Using Rails to Encode Text to UTF-16LE for Windows


I have a PLC application that requires the Unicode format of UTF-16LE to support accented characters. I build the text and convert it with:

str = Iconv.conv("utf-16le", "utf-8", str)

Then I output the file with the following:

send_data str, :filename => "sp_table.txt", :type => 'text/plain; charset=utf-16le; header=present;', :disposition => 'attachment'

The PLC application is not able to display the characters.
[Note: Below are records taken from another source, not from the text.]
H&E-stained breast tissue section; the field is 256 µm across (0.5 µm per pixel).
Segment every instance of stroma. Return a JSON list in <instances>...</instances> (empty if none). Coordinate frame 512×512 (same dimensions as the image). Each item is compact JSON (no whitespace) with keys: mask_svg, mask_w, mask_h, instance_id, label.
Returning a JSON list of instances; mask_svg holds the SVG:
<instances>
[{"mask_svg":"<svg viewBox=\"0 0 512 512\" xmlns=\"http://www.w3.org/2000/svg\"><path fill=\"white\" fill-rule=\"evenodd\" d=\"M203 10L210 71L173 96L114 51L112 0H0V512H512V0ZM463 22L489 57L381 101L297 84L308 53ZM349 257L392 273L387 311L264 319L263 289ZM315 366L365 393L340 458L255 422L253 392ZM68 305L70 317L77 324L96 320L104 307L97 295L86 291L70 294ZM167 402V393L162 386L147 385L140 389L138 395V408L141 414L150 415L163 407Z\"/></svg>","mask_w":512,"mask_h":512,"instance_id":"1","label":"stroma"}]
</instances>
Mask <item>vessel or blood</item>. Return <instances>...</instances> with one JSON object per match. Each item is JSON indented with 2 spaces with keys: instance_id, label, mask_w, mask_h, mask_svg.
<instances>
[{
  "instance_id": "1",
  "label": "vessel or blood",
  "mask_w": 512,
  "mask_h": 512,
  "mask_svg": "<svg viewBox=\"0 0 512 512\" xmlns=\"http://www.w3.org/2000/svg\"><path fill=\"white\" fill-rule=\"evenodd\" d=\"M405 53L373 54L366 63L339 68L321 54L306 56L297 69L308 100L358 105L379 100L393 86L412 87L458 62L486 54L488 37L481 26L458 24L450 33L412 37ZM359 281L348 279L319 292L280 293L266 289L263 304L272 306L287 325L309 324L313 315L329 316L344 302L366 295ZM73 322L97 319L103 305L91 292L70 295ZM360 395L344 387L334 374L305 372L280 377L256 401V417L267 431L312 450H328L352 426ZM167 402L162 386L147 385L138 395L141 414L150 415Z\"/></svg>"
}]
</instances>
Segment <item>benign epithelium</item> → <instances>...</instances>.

If I read the file type properties with file -I, I get the following:

sp_table.txt: application/octet-stream; charset=binary

If I open the file in Notepad in Windows, it displays correctly. If I resave the file through Notepad, selecting Unicode as the encoding, file -I returns:

sp_table.txt: text/plain; charset=utf-16le

Also, after saving through Notepad, I am able to correctly display all characters in the PLC application.

Should I be specifying a different charset when I send the file?


Solution

  • Notepad adds a BOM, whereas UTF-16LE doesn't. I am bit iffy on the ruby syntax, but something like this:

    str = Iconv.conv("utf-16le", "utf-8", "\ufeff" + str)
    

    Or

    str = "\xFF\xFE" + Iconv.conv("utf-16le", "utf-8", str)
    

    Or

    str = "\377\376" + Iconv.conv("utf-16le", "utf-8", str)
    

    Basically the idea is to add the bytes 0xFF 0xFE (BOM for Little Endian UTF-16) at the beginning before sending them.